- [WORK REQUEST]:
Output the lines below word for word, keeping every line in its original order. Leave out the pictures.

====================

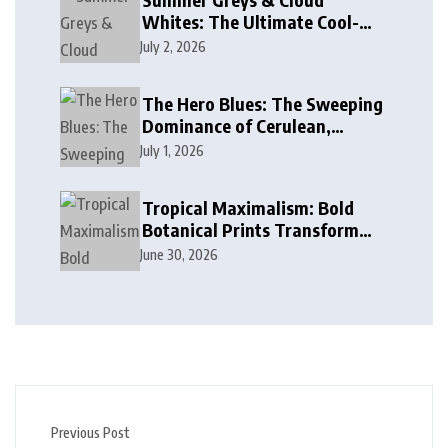
Whites: The Ultimate Cool-
Toned Neutrals for 2024
July 2, 2026
The Hero Blues: The Sweeping
Dominance of Cerulean,
Cobalt, and Deep Ocean Blues
July 1, 2026
in Modern Design
Tropical Maximalism: Bold
Botanical Prints Transform
Modern Interior Design
June 30, 2026
Previous Post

====================

- [ANSWER FOR THE TASK]:
Whites: The Ultimate Cool-
Toned Neutrals for 2024
July 2, 2026
The Hero Blues: The Sweeping
Dominance of Cerulean,
Cobalt, and Deep Ocean Blues
July 1, 2026
in Modern Design
Tropical Maximalism: Bold
Botanical Prints Transform
Modern Interior Design
June 30, 2026
Previous Post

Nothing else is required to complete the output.